Exercise data:
---

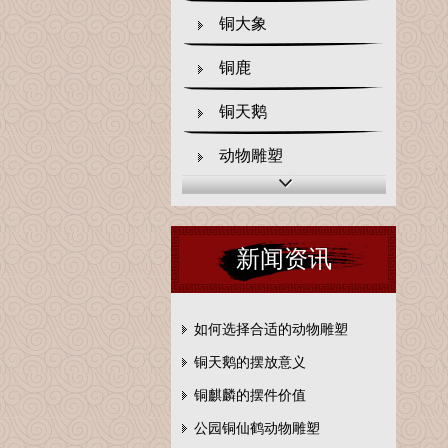
铜大象
铜鹿
铜天鹅
动物雕塑
新闻资讯
如何选择合适的动物雕塑
铜天鹅的摆放意义
铜麒麟的摆件价值
公园铜仙鹤动物雕塑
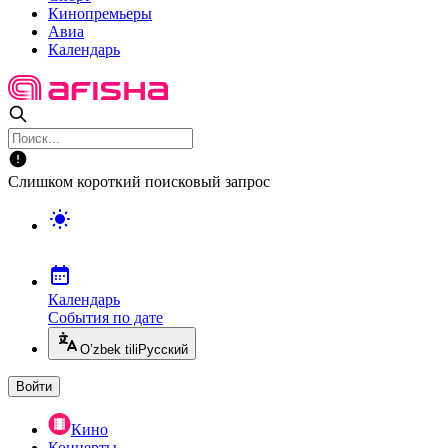
Кинопремьеры
Авиа
Календарь
Слишком короткий поисковый запрос
Календарь
События по дате
O’zbek tili
Русский
Войти
Кино
Концерты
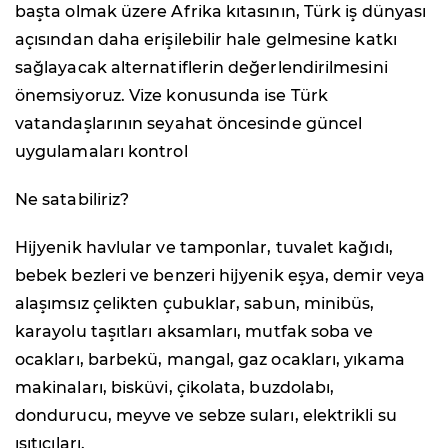
başta olmak üzere Afrika kıtasının, Türk iş dünyası
açısından daha erişilebilir hale gelmesine katkı
sağlayacak alternatiflerin değerlendirilmesini
önemsiyoruz. Vize konusunda ise Türk
vatandaşlarının seyahat öncesinde güncel
uygulamaları kontrol
Ne satabiliriz?
Hijyenik havlular ve tamponlar, tuvalet kağıdı,
bebek bezleri ve benzeri hijyenik eşya, demir veya
alaşımsız çelikten çubuklar, sabun, minibüs,
karayolu taşıtları aksamları, mutfak soba ve
ocakları, barbekü, mangal, gaz ocakları, yıkama
makinaları, bisküvi, çikolata, buzdolabı,
dondurucu, meyve ve sebze suları, elektrikli su
ısıtıcıları.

---

Written task: A verbatim retyping of the listing, without any pictures, is the expected answer.

Answer to the exercise:
铜大象
铜鹿
铜天鹅
动物雕塑
新闻资讯
如何选择合适的动物雕塑
铜天鹅的摆放意义
铜麒麟的摆件价值
公园铜仙鹤动物雕塑
Кинопремьеры
Авиа
Календарь
Слишком короткий поисковый запрос
Календарь
События по дате
O’zbek tili
Русский
Войти
Кино
Концерты
başta olmak üzere Afrika kıtasının, Türk iş dünyası
açısından daha erişilebilir hale gelmesine katkı
sağlayacak alternatiflerin değerlendirilmesini
önemsiyoruz. Vize konusunda ise Türk
vatandaşlarının seyahat öncesinde güncel
uygulamaları kontrol
Ne satabiliriz?
Hijyenik havlular ve tamponlar, tuvalet kağıdı,
bebek bezleri ve benzeri hijyenik eşya, demir veya
alaşımsız çelikten çubuklar, sabun, minibüs,
karayolu taşıtları aksamları, mutfak soba ve
ocakları, barbekü, mangal, gaz ocakları, yıkama
makinaları, bisküvi, çikolata, buzdolabı,
dondurucu, meyve ve sebze suları, elektrikli su
ısıtıcıları.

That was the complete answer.